A strong focus was given to developing methods which can run in real-time. A two-staged approach was favored, running at 25fps (40ms) on the constrained CPU of the walker, in rehabilitation settings. The first stage focuses on the harder problem of 2D detection, using a fast FCN detector to locate the subject’s keypoints on the image. Next, a residual regression module at the second stage, infers the depth of each keypoint relative to the camera. A MPJPE of 44mm was reported for the complete model. Temporal consistency was achieved through post-processing with a low-pass adaptive filter.
Multiple ablation studies were conducted, to investigate components relevant to the final model’s performance. An accurate and fast backbone was considered necessary to obtain good results at low latency, while the 3D regression network was less restricted by runtime latency. Alternative ideas were benchmarked against the proposed method, following literature suggestions, but no significant improvements over the default method were found, possibly due to performance saturation on the dataset. Nevertheless, the results clearly show the advantages of using a learned projection approach compared to standard depth projection, as used in current smart walker solutions. Moreover, the temporal NN model was capable of producing temporally consistent results without post-processing, although not in real-time.

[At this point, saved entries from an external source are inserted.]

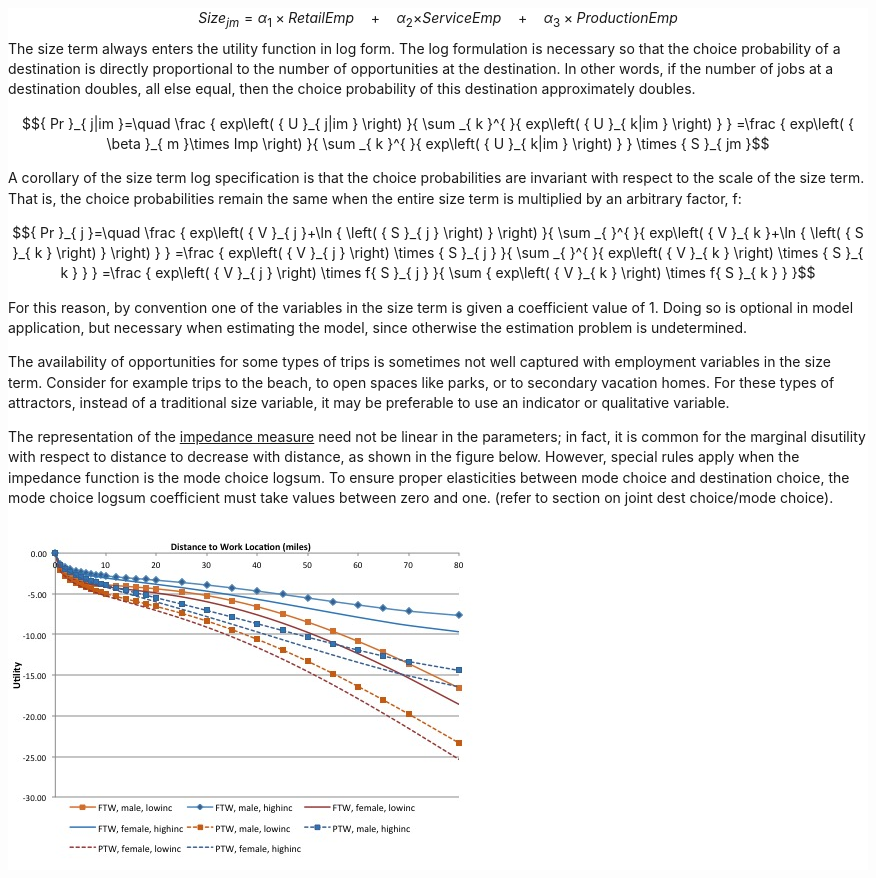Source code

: $${ Size }_{ jm }={ \alpha }_{ 1 }\times { RetailEmp }\quad +\quad { \alpha }_{ 2 }{ \times ServiceEmp }\quad +\quad { \alpha }_{ 3 }\times { ProductionEmp }$$
The size term always enters the utility function in log form. The log formulation is necessary so that the choice probability of a destination is directly proportional to the number of opportunities at the destination. In other words, if the number of jobs at a destination doubles, all else equal, then the choice probability of this destination approximately doubles.

$${ Pr }_{ j|im }=\quad \frac { exp\left( { U }_{ j|im } \right) }{ \sum _{ k }^{ }{ exp\left( { U }_{ k|im } \right) } } =\frac { exp\left( { \beta }_{ m }\times Imp \right) }{ \sum _{ k }^{ }{ exp\left( { U }_{ k|im } \right) } } \times { S }_{ jm }$$

A corollary of the size term log specification is that the choice probabilities are invariant with respect to the scale of the size term. That is, the choice probabilities remain the same when the entire size term is multiplied by an arbitrary factor, f:

$${ Pr }_{ j }=\quad \frac { exp\left( { V }_{ j }+\ln { \left( { S }_{ j } \right) } \right) }{ \sum _{ }^{ }{ exp\left( { V }_{ k }+\ln { \left( { S }_{ k } \right) } \right) } } =\frac { exp\left( { V }_{ j } \right) \times { S }_{ j } }{ \sum _{ }^{ }{ exp\left( { V }_{ k } \right) \times { S }_{ k } } } =\frac { exp\left( { V }_{ j } \right) \times f{ S }_{ j } }{ \sum { exp\left( { V }_{ k } \right) \times f{ S }_{ k } } }$$

For this reason, by convention one of the variables in the size term is given a coefficient value of 1. Doing so is optional in model application, but necessary when estimating the model, since otherwise the estimation problem is undetermined.

The availability of opportunities for some types of trips is sometimes not well captured with employment variables in the size term. Consider for example trips to the beach, to open spaces like parks, or to secondary vacation homes. For these types of attractors, instead of a traditional size variable, it may be preferable to use an indicator or qualitative variable.

The representation of the [impedance measure](Impedance) need not be linear in the parameters; in fact, it is common for the marginal disutility with respect to distance to decrease with distance, as shown in the figure below. However, special rules apply when the impedance function is the mode choice logsum. To ensure proper elasticities between mode choice and destination choice, the mode choice logsum coefficient must take values between zero and one. (refer to section on joint dest choice/mode choice).

![](DChoiceMathFormdisttowork.jpg "DChoiceMathFormdisttowork.jpg")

Promising results were obtained on healthy participants. Nonetheless, more data, with also higher variability, should be collected with gait impaired subjects to access the framework’s true performance as a rehabilitation tool in real-world scenarios. An extension to the dataset is thus planned, using the same acquisition setup, during real rehabilitation sessions. It will be used to further training the models and allow validation in clinical scenarios.
Future Improvements to the framework include: i) the combination of a kinematic model with the predictions from the NN, to introduce prior knowledge and improving robustness, by only allowing the production of anthropomorphically valid outputs; ii) the combination of a single-frame 2D-Stage with a temporal 3D-Stage, to allow temporally consistent 3D outputs with low computational time and no response delay.
This work has been supported by the FEDER funds through the COMPETE 2020 - Programa Operacional Competitividade e Internacionalização (POCI) and P2020 with the Reference Project EML under Grant POCI-01-0247-FEDER-033067, and by FCT national funds, under the national support to R&D units grant, through the reference project UIDB/04436/2020 and UIDP/04436/2020.
Declaration of Competing Interests
The authors declare that they have no known competing financial interests or personal relationships that could have appeared to influence the work reported in this paper.